Injured and drowning, Batman man barely escapes death only to have Alfred reveal to him some of the darkest secrets of his past. Will this information be enough for Batman to defeat Black Mask, the Penguin, and Hush?
The transition from Dark Knight to Caped Crusader is in full swing in this pulpy issue about Alfred’s past and some revelations that continue to linger on. The full extent of Nemesis will only be introduced next issue. Part of me hopes that it’s related to the old Nemesis character who had a great run in the Brave and the Bold and starred in the Suicide Squad. At one point, I thought that the Black Hawks would again be involved.
It is difficult to piece anything together as Scott Snyder only provides brief moments and clues. He doesn’t fully explain the duplicity of the trio of villain and make them appear as if they had always been in control of things. The story is confusing because it is one where the all-knowing dark knight of Frank Miller and Grant Morrison is replaced with a caped crusader who like a swashbuckling pirate, reacts to one situation to another, never fully recovering or finding his grounding.

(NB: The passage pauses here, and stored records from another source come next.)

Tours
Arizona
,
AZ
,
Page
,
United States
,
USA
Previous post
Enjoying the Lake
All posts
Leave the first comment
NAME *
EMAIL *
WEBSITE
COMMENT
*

Snyder is not writing a brooding Batman who cannot fail. This one fails a lot and makes many errors as he fights. The same level of errors can be seen in the second story by Rafael Albuquerque and Rafael Scavone. Their Batman while presented as a shadow creature is not one to strike fear in the hearts of men. He simply is described as a vigilante from Gotham City. This story which is also a multi-part adventure is easier to grasp and lacks the complex narrative storytelling that Snyder’s script has.
Both sets of artists bring Batman back to his crusader roots via pulpy artistry. This is a savory representation of Batman that differs from the Dark Knight ghoul.